Excerpt to read
* * * * * * *

In today's post, we are doing something a little different – we have a guest post! I was sipping coffee one morning at work when I got an email from someone with the subject heading being, “lichen sclerosus and trauma”. This email was inquiring whether I knew of any studies that explicitly investigated the relationship between trauma and lichen sclerosus. I responded that to the best of my knowledge, there wasn't much. At best, some papers briefly mention there could be a connection and leave it at that.
So when she expressed a desire to share her story and open up a dialogue for reflections on the connections between trauma and lichen sclerosus, I was all for it. As someone who also comes from a background of trauma, I definitely think this is an important topic. Today, Jen will be sharing her life story with trauma and lichen sclerosus.
Content/Trigger Warning: This blog post includes mentions of sexual abuse, emotional abuse, and religious abuse. Please do not continue reading if this doesn't feel supportive to your journey in this moment. Honor your body and where you are at.
Without further ado, here is Jen's story.
When I started noticing the first symptoms of LS in my early 30s, I was in the midst of a highly stressful situation. I had recently moved to join my husband in a new country and was struggling to settle in. My husband was dealing with his own serious stresses, and back home on the other side of the world my brother had just died suddenly in an accident, and my mom and sister were both facing life-threatening health issues.

* * * * * * *

Collected data
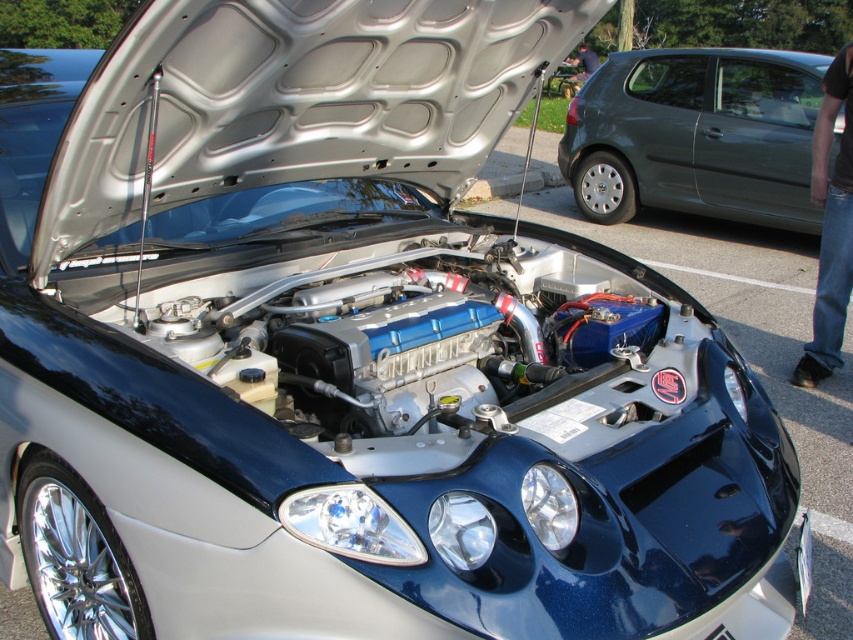
The width and height of the screenshot is (853, 640). Identify the location of metallic gray hatchback at right. (695, 134).

The image size is (853, 640). What do you see at coordinates (695, 134) in the screenshot?
I see `metallic gray hatchback at right` at bounding box center [695, 134].

Locate an element on the screen. metallic gray hatchback at right is located at coordinates (695, 134).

* * * * * * *

Required actions
1. In the blog post on lichen sclerosus and trauma, at what point in Jen's life did she first notice symptoms of LS?
2. Write out the part of the blog post starting with "So when she" and going on through "is Jen's story.".

Responses to the exercise
1. In her early 30s.

2.
So when she expressed a desire to share her story and open up a dialogue for reflections on the connections between trauma and lichen sclerosus, I was all for it. As someone who also comes from a background of trauma, I definitely think this is an important topic. Today, Jen will be sharing her life story with trauma and lichen sclerosus.
Content/Trigger Warning: This blog post includes mentions of sexual abuse, emotional abuse, and religious abuse. Please do not continue reading if this doesn't feel supportive to your journey in this moment. Honor your body and where you are at.
Without further ado, here is Jen's story.